VORLIEGENDER ARTIKEL:

= = = =

Viele Calwer hängen nach wie vor an ihrem alten Krankenhaus. Auch im Gemeinderat wurde das deutlich. Foto: Thomas Fritsch

Zwei Meinungen prallen aufeinander: Thema bleibt emotional diskutiertes Thema im Gemeinderat. Mit Kommentar

Calw - "Schön, dass wir uns hier einmal ausgetauscht haben", meinte Oberbürgermeister Ralf Eggert am Donnerstagabend während der Gemeinderatssitzung, als er die Debatte über den möglichen Neubau eines Krankenhauses Calw beendete. Schön war’s aber nicht wirklich.

Sondern zeitweise zumindest eher heftig. Dabei wollte die Verwaltung das Gremium nur über das vom Kreis ins Auge gefassten VgV-Verfahren (Vergabeverordnung für Architektenleistungen) zur Auswahl der Planer mit städtebaulichem Realisierungswettbewerb für den Neubau informieren. Aber dann prallten zwei Meinungen aufeinander. Auf der einen Seite die immer noch nicht überwundene Enttäuschung darüber, dass das alte Calwer Krankenhaus keine Zukunft haben soll. Auf der anderen Seite nüchterne Sachlichkeit, mit der dafür plädiert wurde, dass man doch nehmen möge, was zugesagt worden ist und das nicht auch noch in Frage stellt.

Orthopädie ist weg

"Ich habe das Gefühl, dass wir immer noch verschaukelt werden", meinte beispielsweise Stadträtin Irmhild Mannsfeld. Ein großes Krankenhaus mit Orthopädie werde es in Calw in Zukunft nicht mehr geben. Hier hätte sie sich vom Gemeinderat eine entsprechende Stellungnahme gewünscht. "Was wir bekommen, ist kein Krankenhaus, sondern Schrott", meinte ihr Fraktionskollege von der Neuen Liste Calw (NLC) Bernhard Stopper. Während OB Eggert noch versucht hatte, die Wogen zu glätten – "wir sollten jetzt nicht torpedieren, dass uns ein 33-Millionen-Neubau versprochen worden ist", platzte Sebastian Nothacker fast der Kragen. "Wenn wir jetzt darüber lamentieren, was wir bekommen, dann ist das das falsche Signal. Dann gefährden wir auch das", so der CDU-Sprecher im Gemeinderat. Seit Jahrzehnten würden die Calwer bei allem Neuen sagen, dass das nichts bringt. Eine solche Haltung sei nicht zielführend.

Wie berichtet, hat der Kreistag in der vergangenen Woche einstimmig wichtige Entscheidungen getroffen, damit bald die Sanierung der Nagolder Klinik und der Neubau des Calwer Krankenhauses samt Gesundheitscampus beginnen können. Neben der eigentlichen neuen Calwer Klinik mit 135 Betten soll der Campus aus einer Klinik für Psychosomatik mit 30 Betten, einer Tagesklinik, einer Tagesklinik für Kinder- und Jugendpsychiatrie, einer psychiatrischen Ambulanz, einem nephrologischen Zentrum mit 25 Dialyseplätzen und einem "Haus der Gesundheit" mit Facharztpraxen, PORT-Gesundheitszentrum, Pflegestützpunkt und AOK-Gesundheitszentrum bestehen.

= = = =

ARBEITSAUFTRAG: Schreiben Sie aus dem Artikel über das Calwer Krankenhaus die Stelle von „Sondern zeitweise zumindest“ bis „in Frage stellt.“ wortgetreu ab. Stützen Sie sich dabei allein auf den Artikel.

= = = =

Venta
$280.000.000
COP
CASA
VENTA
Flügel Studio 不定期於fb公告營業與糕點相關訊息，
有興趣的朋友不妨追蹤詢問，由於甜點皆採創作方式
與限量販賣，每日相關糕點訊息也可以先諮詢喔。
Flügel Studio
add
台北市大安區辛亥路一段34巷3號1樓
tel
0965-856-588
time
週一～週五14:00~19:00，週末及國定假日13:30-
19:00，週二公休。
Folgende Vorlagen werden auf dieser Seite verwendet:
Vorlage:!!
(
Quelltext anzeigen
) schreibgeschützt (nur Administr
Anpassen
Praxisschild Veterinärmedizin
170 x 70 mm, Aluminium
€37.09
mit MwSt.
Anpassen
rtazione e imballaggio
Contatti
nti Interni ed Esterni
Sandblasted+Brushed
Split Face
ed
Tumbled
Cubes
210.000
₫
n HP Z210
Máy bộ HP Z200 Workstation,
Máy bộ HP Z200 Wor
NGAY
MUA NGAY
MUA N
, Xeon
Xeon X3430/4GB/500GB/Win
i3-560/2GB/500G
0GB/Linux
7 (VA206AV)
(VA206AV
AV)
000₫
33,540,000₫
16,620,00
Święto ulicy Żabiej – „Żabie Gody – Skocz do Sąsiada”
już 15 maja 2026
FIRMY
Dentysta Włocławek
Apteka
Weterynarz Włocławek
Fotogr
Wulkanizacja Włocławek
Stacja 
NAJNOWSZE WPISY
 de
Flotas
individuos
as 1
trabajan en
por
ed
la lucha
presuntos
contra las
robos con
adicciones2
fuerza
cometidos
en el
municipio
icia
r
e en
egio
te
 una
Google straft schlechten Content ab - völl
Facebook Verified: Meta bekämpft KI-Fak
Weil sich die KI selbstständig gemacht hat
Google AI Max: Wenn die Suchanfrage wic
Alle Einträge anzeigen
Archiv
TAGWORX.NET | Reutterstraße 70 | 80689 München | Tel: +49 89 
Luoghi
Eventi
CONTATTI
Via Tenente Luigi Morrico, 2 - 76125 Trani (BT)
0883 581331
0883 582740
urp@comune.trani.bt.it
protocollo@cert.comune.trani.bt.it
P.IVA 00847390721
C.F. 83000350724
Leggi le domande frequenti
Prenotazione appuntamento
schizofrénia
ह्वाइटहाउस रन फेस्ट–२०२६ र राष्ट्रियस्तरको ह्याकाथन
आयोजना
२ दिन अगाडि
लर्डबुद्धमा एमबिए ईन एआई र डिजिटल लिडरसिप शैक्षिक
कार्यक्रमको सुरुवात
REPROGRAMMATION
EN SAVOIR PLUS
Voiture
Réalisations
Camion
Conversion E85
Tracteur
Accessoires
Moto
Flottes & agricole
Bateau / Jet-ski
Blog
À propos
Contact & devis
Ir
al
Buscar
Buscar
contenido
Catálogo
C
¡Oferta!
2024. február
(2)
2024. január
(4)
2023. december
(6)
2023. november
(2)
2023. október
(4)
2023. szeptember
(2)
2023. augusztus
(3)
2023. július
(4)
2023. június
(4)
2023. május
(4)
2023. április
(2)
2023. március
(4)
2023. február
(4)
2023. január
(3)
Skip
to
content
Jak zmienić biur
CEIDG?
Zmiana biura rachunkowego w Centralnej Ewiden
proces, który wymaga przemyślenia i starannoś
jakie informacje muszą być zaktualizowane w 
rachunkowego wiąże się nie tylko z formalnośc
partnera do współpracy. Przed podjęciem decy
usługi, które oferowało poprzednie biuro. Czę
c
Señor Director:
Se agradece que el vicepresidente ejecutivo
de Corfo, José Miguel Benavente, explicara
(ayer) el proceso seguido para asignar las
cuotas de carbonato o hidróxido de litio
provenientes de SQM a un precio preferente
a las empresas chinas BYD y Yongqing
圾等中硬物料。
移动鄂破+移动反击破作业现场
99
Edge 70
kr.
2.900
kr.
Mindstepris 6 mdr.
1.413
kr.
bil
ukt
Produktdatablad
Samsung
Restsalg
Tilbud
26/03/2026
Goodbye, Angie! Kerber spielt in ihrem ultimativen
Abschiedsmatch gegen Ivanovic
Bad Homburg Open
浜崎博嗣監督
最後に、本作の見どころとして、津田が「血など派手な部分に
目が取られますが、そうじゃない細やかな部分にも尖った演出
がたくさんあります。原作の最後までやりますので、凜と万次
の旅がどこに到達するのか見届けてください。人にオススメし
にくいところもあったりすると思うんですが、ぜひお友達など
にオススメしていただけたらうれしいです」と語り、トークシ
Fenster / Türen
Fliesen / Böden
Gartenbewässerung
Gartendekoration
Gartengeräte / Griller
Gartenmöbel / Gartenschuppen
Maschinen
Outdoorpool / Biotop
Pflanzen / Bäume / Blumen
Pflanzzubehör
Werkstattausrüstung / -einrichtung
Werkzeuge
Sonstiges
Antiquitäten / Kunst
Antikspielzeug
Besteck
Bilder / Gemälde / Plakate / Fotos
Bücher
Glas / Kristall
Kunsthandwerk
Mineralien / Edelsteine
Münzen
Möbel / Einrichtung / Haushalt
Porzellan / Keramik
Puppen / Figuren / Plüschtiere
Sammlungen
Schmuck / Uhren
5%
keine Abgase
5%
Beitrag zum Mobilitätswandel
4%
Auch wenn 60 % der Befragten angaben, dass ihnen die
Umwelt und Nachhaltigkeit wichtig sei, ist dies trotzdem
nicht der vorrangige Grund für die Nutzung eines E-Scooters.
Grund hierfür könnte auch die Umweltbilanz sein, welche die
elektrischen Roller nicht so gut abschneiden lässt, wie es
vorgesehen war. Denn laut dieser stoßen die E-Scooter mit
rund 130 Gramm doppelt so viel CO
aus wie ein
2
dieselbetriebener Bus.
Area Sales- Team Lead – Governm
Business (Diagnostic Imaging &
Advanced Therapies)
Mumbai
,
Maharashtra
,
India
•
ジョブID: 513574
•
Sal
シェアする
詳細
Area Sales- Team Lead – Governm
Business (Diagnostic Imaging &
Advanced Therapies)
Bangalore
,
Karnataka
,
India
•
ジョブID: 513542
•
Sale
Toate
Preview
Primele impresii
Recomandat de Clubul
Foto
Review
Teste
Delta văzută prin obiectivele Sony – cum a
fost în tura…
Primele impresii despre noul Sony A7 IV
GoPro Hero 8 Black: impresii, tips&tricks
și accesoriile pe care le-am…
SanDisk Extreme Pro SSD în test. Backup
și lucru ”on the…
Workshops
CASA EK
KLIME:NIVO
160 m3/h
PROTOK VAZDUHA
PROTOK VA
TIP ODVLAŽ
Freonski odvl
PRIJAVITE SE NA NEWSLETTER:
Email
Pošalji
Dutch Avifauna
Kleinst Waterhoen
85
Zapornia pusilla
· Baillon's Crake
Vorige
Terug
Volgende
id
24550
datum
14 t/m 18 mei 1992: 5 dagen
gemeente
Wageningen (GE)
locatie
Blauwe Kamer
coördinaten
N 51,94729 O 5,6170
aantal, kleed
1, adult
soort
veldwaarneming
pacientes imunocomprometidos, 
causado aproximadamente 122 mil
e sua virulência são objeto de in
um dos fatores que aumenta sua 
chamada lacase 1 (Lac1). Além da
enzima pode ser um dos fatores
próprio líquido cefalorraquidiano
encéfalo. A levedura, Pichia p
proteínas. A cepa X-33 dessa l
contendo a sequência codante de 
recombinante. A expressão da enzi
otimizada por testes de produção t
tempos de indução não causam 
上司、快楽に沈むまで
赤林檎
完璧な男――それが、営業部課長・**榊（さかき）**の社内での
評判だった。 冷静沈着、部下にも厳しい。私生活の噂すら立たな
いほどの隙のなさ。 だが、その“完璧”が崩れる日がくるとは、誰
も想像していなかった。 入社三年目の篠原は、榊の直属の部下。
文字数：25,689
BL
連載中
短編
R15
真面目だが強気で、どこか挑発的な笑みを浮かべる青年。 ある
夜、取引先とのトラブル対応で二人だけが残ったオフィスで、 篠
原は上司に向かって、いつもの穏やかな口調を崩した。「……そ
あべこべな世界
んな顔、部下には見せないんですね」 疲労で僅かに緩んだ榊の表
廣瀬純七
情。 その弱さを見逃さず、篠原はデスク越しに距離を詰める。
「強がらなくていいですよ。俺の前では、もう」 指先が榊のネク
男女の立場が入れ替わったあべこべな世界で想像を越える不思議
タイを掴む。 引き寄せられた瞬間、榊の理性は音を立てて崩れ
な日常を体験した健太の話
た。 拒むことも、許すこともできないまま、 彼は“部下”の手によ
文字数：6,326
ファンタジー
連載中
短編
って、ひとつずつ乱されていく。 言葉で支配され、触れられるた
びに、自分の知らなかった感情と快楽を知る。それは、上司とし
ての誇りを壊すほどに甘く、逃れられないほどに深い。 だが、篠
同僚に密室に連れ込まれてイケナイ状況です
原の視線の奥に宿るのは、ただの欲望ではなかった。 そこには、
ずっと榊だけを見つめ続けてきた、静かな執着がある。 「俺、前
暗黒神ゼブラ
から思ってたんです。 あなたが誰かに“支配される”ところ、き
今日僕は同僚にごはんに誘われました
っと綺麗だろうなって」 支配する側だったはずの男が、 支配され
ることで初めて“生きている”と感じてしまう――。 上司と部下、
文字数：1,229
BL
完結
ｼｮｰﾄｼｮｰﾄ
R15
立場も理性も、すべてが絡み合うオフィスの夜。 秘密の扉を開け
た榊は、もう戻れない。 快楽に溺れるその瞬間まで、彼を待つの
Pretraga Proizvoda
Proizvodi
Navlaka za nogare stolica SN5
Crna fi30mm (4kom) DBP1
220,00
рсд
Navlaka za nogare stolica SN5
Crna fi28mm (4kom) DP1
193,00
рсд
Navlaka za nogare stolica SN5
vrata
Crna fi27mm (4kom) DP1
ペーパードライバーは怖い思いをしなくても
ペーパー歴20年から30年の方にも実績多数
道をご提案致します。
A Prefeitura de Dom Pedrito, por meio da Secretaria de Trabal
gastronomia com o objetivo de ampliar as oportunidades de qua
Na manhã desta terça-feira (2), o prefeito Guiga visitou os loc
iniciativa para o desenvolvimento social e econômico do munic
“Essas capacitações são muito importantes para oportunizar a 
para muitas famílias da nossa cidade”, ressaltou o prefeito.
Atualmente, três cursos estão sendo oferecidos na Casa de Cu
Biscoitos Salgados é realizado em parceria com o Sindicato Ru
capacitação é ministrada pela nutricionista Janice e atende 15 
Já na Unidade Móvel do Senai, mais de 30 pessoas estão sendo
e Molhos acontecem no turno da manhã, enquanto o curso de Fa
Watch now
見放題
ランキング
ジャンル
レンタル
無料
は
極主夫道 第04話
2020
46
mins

= = = =

LÖSUNG:
Sondern zeitweise zumindest eher heftig. Dabei wollte die Verwaltung das Gremium nur über das vom Kreis ins Auge gefassten VgV-Verfahren (Vergabeverordnung für Architektenleistungen) zur Auswahl der Planer mit städtebaulichem Realisierungswettbewerb für den Neubau informieren. Aber dann prallten zwei Meinungen aufeinander. Auf der einen Seite die immer noch nicht überwundene Enttäuschung darüber, dass das alte Calwer Krankenhaus keine Zukunft haben soll. Auf der anderen Seite nüchterne Sachlichkeit, mit der dafür plädiert wurde, dass man doch nehmen möge, was zugesagt worden ist und das nicht auch noch in Frage stellt.